Trecho da página →
Para Marx, era essencial democratizar os meios de produção para prevenir que a classe trabalhadora fosse explorada. Os aplicativos descentralizados (dApps) podem ser usados como uma forma de criar novos sistemas econômicos que não sejam controlados por poucos indivíduos. Além disso, os contratos inteligentes podem ser um recurso para fornecer uma maneira transparente e inviolável de executar acordos, reduzindo assim a necessidade de intermediários, além de potencialmente capacitar a classe trabalhadora.

Governança transparente e responsável

Transparência e responsabilidade são princípios essenciais no comunismo. Na visão comunista, a transparência é necessária para garantir que todas as decisões e processos sejam claros e acessíveis a todos os membros da sociedade. E a responsabilidade está relacionada ao princípio de que todos devem contribuir de acordo com suas habilidades e capacidades, e receber de acordo com suas necessidades.

Dados fornecidos →
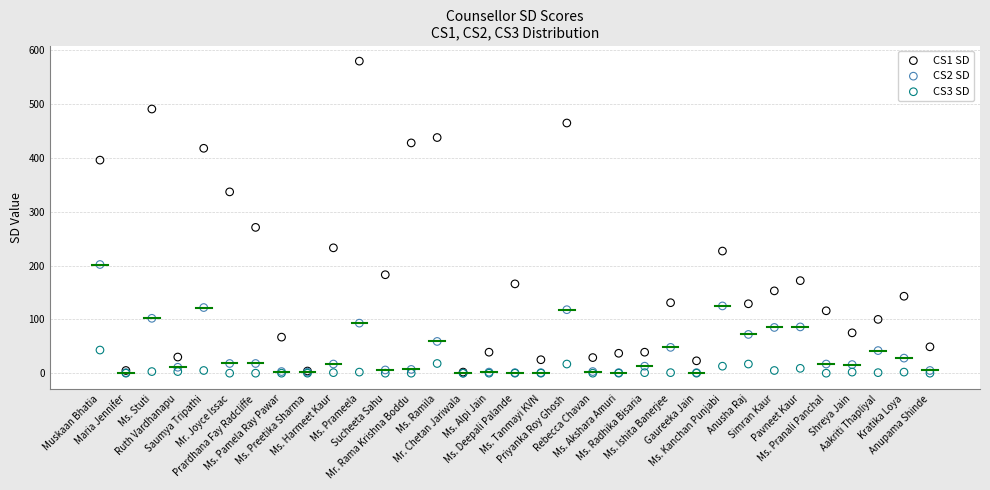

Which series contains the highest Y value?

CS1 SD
...
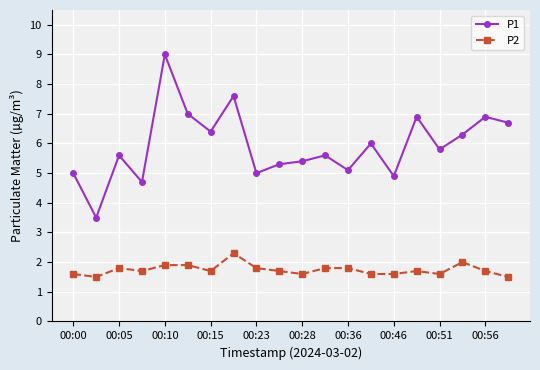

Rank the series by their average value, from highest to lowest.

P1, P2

Perguntas a responder →
1) Liste todos os efeitos que o trecho da página atribui aos contratos inteligentes.
2) Dê continuidade ao trecho da página sobre comunismo e tecnologias descentralizadas, a partir da última frase apresentada.

Respostas por tarefa →
1)
- Fornecer uma maneira transparente e inviolável de executar acordos
- Reduzir a necessidade de intermediários
- Potencialmente capacitar a classe trabalhadora

2)
As criptomoedas operam em blockchains públicas, onde todas as transações são registradas e podem ser auditadas por qualquer pessoa. Essa transparência promove a confiança entre os participantes e possibilita um modelo de governança mais responsável. Além disso, a natureza imutável da blockchain garante que transações e registros de propriedade não possam ser alterados, reduzindo o potencial de corrupção ou fraude. Portanto, a tecnologia blockchain pode ser uma ferramenta importante para colocar em prática os princípios comunistas.

No entanto, ainda que a blockchain e as criptomoedas se mostrem como potenciais ferramentas para viabilizar a ideia comunista, ainda há muitos problemas relacionados à tecnologia e aos seus usos que precisam ser contornados antes de afirmar que são os meios necessários para implementar as ideias de Karl Marx.

As criptomoedas são comunistas?

Ainda que, inicialmente, a associação entre criptomoedas e comunismo possa parecer contraditória, se examinarmos mais profundamente, podemos ver que as criptomoedas podem se alinhar à visão de Karl Marx.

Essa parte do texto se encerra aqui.